Libé : le spectateur engagé
On ne peut qu’approuver Edwy Plenel lorsqu’il constate, dans son appel à sauver Libération, que nous
vivons une crise de l’offre et non pas de la demande. S’il y a déclin,
c’est parce que nous ne sommes pas au rendez-vous des attentes des
lecteurs.
Toute la question est de savoir si le projet qu’il propose est susceptible de rencontrer un public, au-delà de l’actuel lectorat en voie d’étiolement. Quel que puisse être le sérieux avec lequel il a été envisagé, et l’investissement réel du personnel dans son élaboration, je ne vois rien qui justifie l’affirmation selon lequel il renoue avec l’identité originelle de Libération, lieu d’invention et de modernité de la presse française.
Car, comme je l’ai indiqué dans une précédente note, là réside la solution pour sortir le quotidien de l’ornière dans lequel il s’est englué.
En 1973, Libé a voulu révolutionner le monde des médias. Avec le succès que l’on connaît. C’est dans ce même pari qu’il lui échoit de s’engager, en faisant de sa faiblesse une force.

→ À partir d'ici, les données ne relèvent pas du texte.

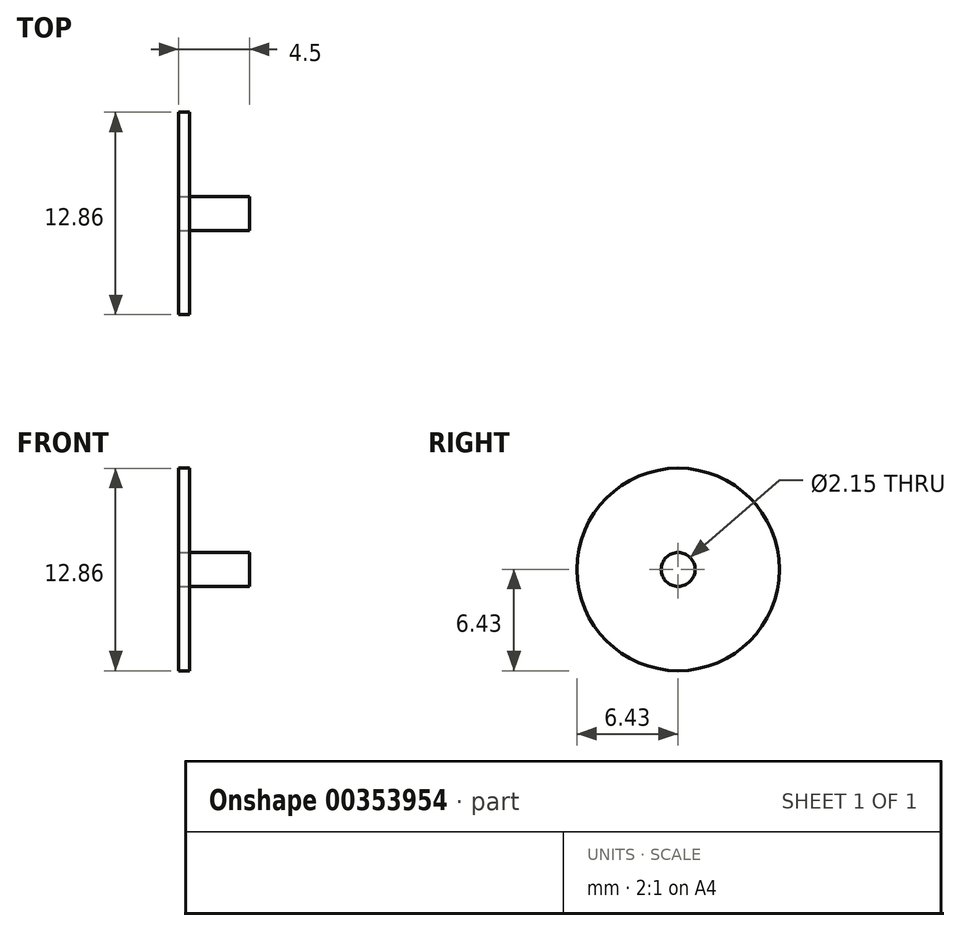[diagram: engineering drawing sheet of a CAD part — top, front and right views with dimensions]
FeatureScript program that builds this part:
annotation { "Feature Type Name" : "Feature", "Feature Type Description" : "" }
export const myFeature = defineFeature(function(context is Context, id is Id, definition is map)
    precondition{}
    {
        {
            var Q0;
            Q0=qCreatedBy(makeId("Right.planeOp"),FACE);
            var sketch = newSketch(context, id + "F0", { "sketchPlane" : qUnion([Q0])});
            skCircle(sketch, "E0", {"center": v(0, 0) * mm, "radius": 1.08 * mm});
            skSolve(sketch);
        }
        {
            var Q0;
            Q0=makeQuery(id+"F0.imprint","IMPRINT",FACE,{"disambiguationData":[TD([[makeQuery(id+"F0.imprint","IMPRINT",EDGE,{"derivedFrom":sQuery(id+"F0.wireOp",EDGE,"E0")}),1.0]])]});
            extrude(context, id + "F1", {"entities" : qUnion([Q0]), "depth" : 3.8 * mm});
        }
        {
            var Q0;
            Q0=makeQuery(id+"F1.opExtrude","CAP_FACE",FACE,{"disambiguationData":[OSD([sQuery(id+"F0.wireOp",EDGE,"E0")])],"isStart":true});
            var sketch = newSketch(context, id + "F2", { "sketchPlane" : qUnion([Q0])});
            skCircle(sketch, "E1", {"center": v(0, 0) * mm, "radius": 6.43 * mm});
            skSolve(sketch);
        }
        {
            var Q0;
            Q0=makeQuery(id+"F2.imprint","IMPRINT",FACE,{"disambiguationData":[TD([[makeQuery(id+"F2.imprint","IMPRINT",EDGE,{"derivedFrom":sQuery(id+"F2.wireOp",EDGE,"E1")}),1.0]])]});
            extrude(context, id + "F3", {"entities" : qUnion([Q0]), "depth" : 0.7 * mm});
        }
    });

A une époque où l’ère du numérique va tout bouleverser, le quotidien dépend bien trop de son support papier. C’est vers Internet que tous les efforts doivent être portés avec bien plus de convictions que les timides pistes envisagées. C’est le pronétariat, pour reprendre une formule de l’ami Joël de Rosnay, qui sauvera Libération.
Dans très peu de temps, l’information se concevra en ligne et en trois dimensions : celles cumulées de l’écriture, de l’image et du son avec une rapidité sans précédent et une interactivité jusqu’ici inconnue. L’édition écrite ne deviendra qu’un complément, voire un accessoire. Cette évolution, quoi qu’on en pense, est inéluctable et transformera considérablement le métier de journaliste.
Elle imposera de nouvelles formes de contenus, une autre façon de traiter l’actualité, tout à la fois dans sa complexité et sa réflexion. Demain, le mouvement totalisateur de l’histoire, sans lequel nous ne pouvons sortir d’une biocœnose d’individualités, se forgera à l’aulne de ce nouveau journalisme impliquant, de sa part, une bien plus grande responsabilité.
C’est autour de cette réalité que doit être composé le nouveau journal. Cela exige certes des financements mais, avant tout, de l’imagination, celle qui a préexisté à sa création. Comme en 1973, le Libé du troisième millénaire doit être en capacité d’entraîner les autres publications dans son sillage. Si nous trouvons un style, nous passerons, avait dit Sartre, son premier directeur. C’est encore vrai aujourd’hui. Un simple rafistolage ne suffira pas. Il faut de l’ambition et des moyens mis à son service.
Toute la question est de savoir s’il existe une capacité et une volonté de tous pour anticiper cette mutation. Mais, à mon avis, c’est la seule voie à explorer pour faire en sorte que le Libération de demain reste dans la fidélité de son histoire, comme le dit si bien l’ancien directeur de la rédaction du Monde.
Sa crise financière est, paradoxalement, l’ultime opportunité d’inverser l’ordre des choses. L’audace réussit à ceux qui savent profiter des occasions, disait Marcel Proust, et la modestie est la vertu des tièdes, lit-on dans Le Diable et le Bon Dieu.